You can also use the user_converter_rules.xml configuration file to turn off automatic format detection for certain file type extensions. By doing this, you prevent that content with a specific file type is incorrectly classified based on the actual content of the file. A specific example is when you enable custom XML mapping in the pipeline. Some XML content may not have valid XML declarations and may contain element names that are frequently used in HTML. In this case, the crawled XML items might be mistaken for HTML items. See Custom XML Item Processing for an example of how to apply such a configuration.
To configure FAST Search Server to use a third-party IFilter
Install the custom IFilter on each server in the FAST Search Server 2010 for SharePoint farm. Depending on the installer, this step may automatically include all or parts of the next step.
Register the IFilter with Windows Search as described in Registering Filter Handlers. Most third-party IFilter installers perform this step automatically. However, you should verify that the registry entries are accurate. Follow the steps in Registering Filter Handlers on each server in the FAST Search Server 2010 for SharePoint farm to associate the file type with the third-party IFilter.
Edit %FASTSEARCH%\etc\config_data\DocumentProcessor\formatdetector\user_converter_rules.xml on the FAST Search Server 2010 for SharePoint administration server. You must update the extension, MIME type, and format description that the third-party IFilter supports.
To modify a configuration file, verify that you meet the following requirement: you are a member of the FASTSearchAdministrators local group on the computer where FAST Search Server 2010 for SharePoint is installed.
Any changes that you make to this file will be overwritten and lost if you install a FAST Search Server 2010 for SharePoint update or service pack.
This configuration file is not backed up by the standard FAST Search Server 2010 for SharePoint backup procedure.

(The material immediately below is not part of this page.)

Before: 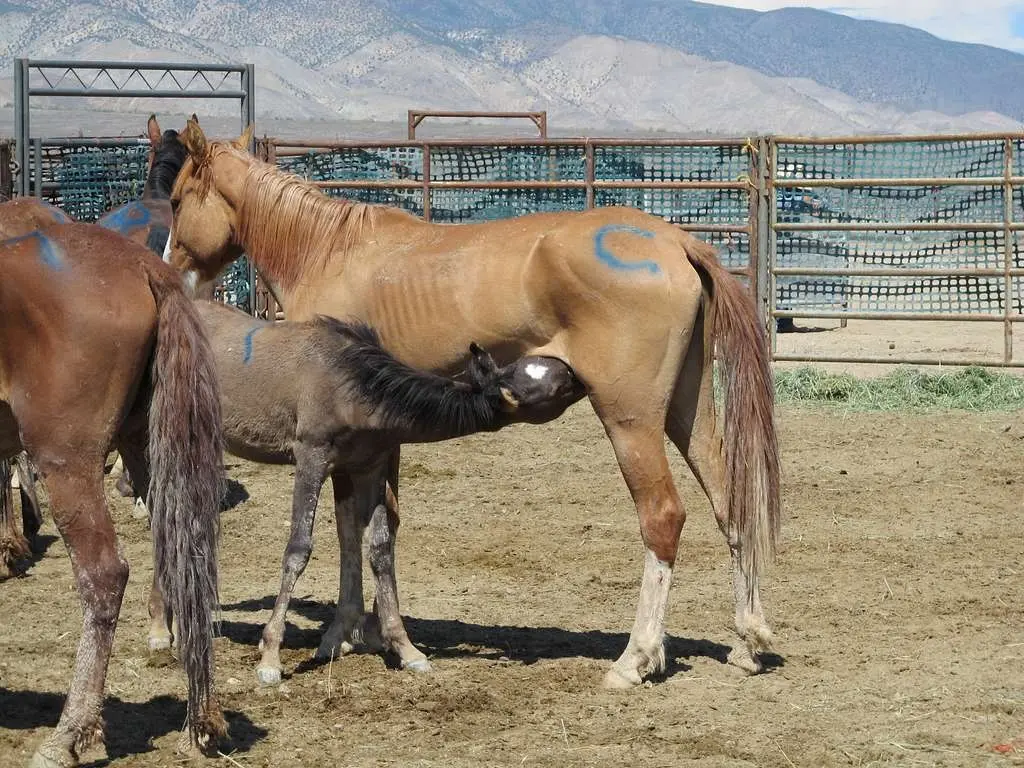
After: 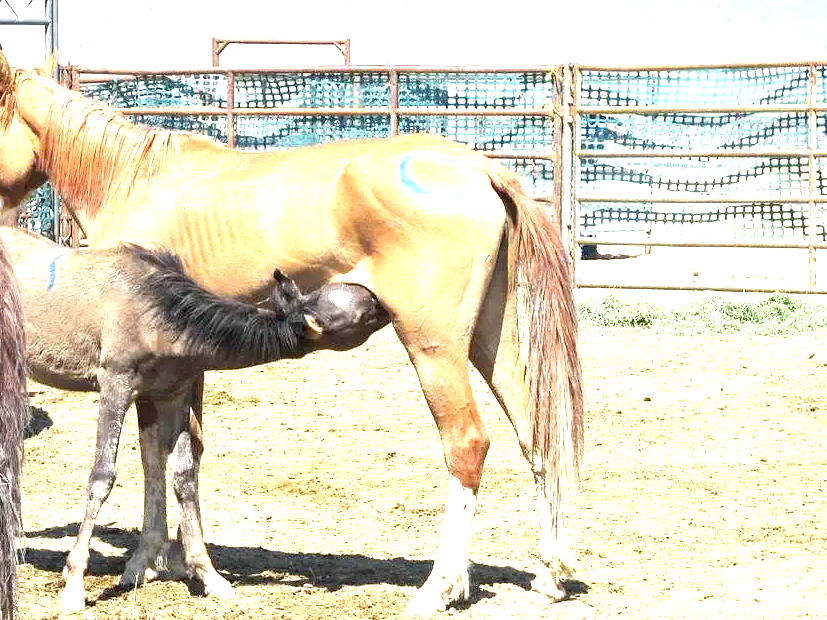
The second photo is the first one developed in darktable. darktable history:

To avoid losing your changes, ensure that you back up this file after you modify it.
Be sure to reapply your changes to the configuration file after you install a FAST Search Server 2010 for SharePoint update or service pack.

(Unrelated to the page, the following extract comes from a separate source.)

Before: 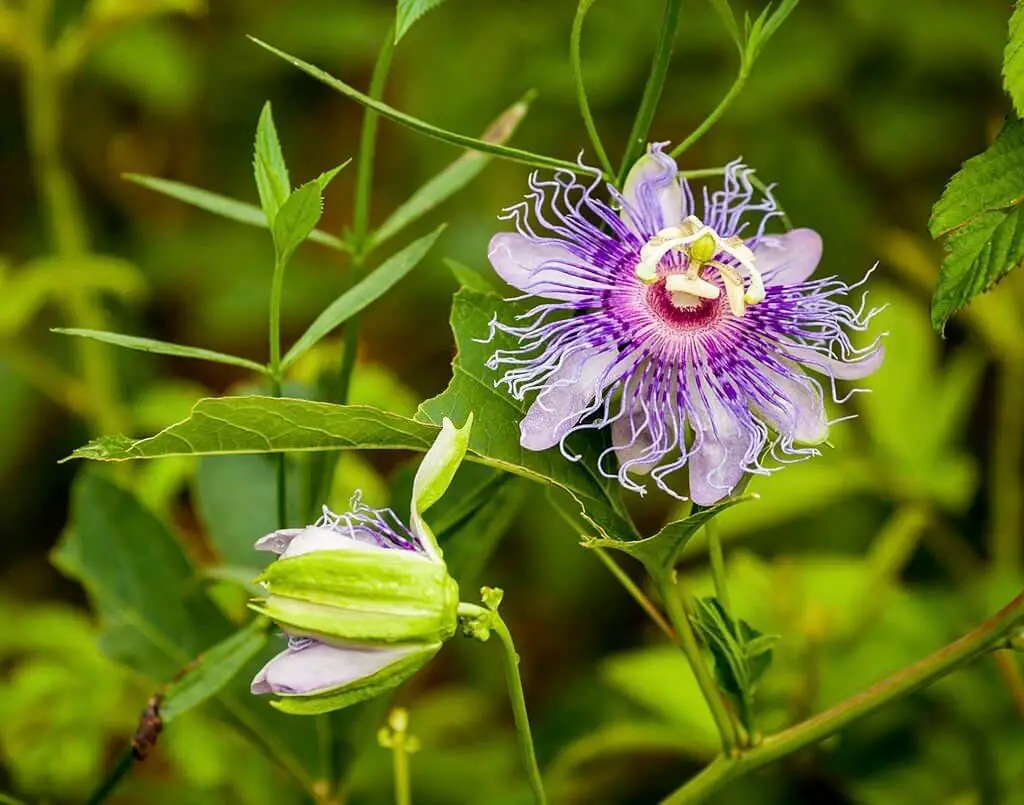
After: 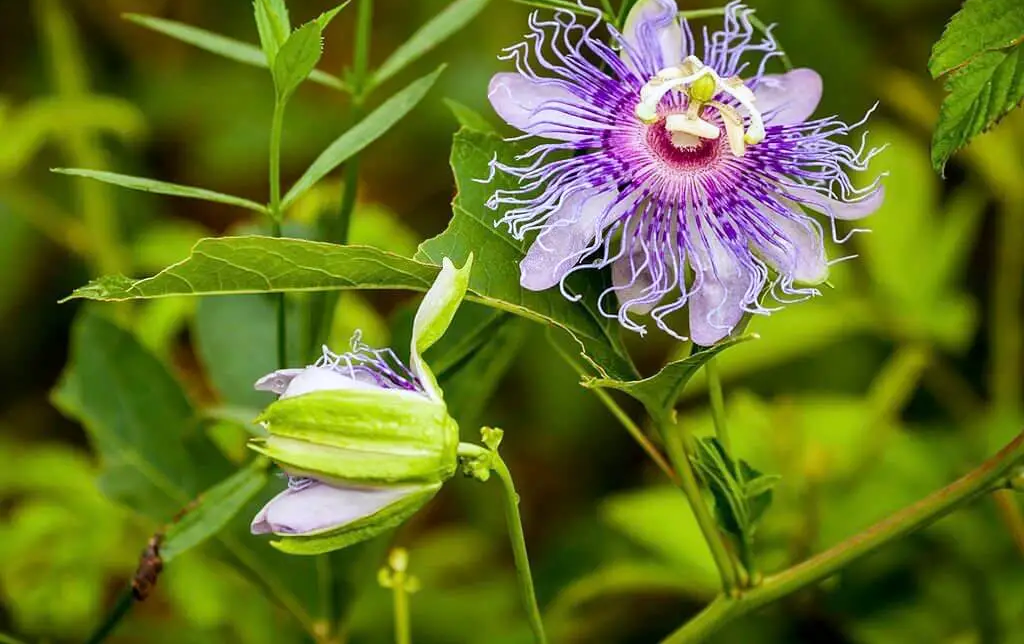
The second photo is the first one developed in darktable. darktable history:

Back up the user_converter_rules.xml configuration file, as this file is not part of the configuration backup/restore process in FAST Search Server 2010 for SharePoint.
On the FAST Search Server 2010 for SharePoint administration server, run the command psctrl reset to reset all currently running item processors in the system.
The user_converter_rules.xml configuration file is read by the item processors on startup and after you run the command psctrl reset.
The following is the basic structure of the user_converter_rules.xml.
<ConverterRules> <IFilter> <trust> <ext name='extensionName' mimetype='mimeType' /> </trust> </IFilter> <MimeMapping> <mime type='mimeType' /> </MimeMapping> </ConverterRules>
For information about the XML syntax, see Item Conversion Rules Schema.
The following example passes .mp3 format files to the IFilter framework.
<ConverterRules> <IFilter> <trust> <ext name=".mp3" mimetype="audio/mpeg" /> </trust> </IFilter> <MimeMapping> <mime type="audio/mpeg">MPEG Audio</mime> </MimeMapping> </ConverterRules>
When this configuration is deployed, items with file name extension .mp3 are forwarded to the third-party IFilter that is registered with Windows Search for that extension. The MIME type is set to audio/mpeg, and the managed property named format will contain the string "MPEG Audio".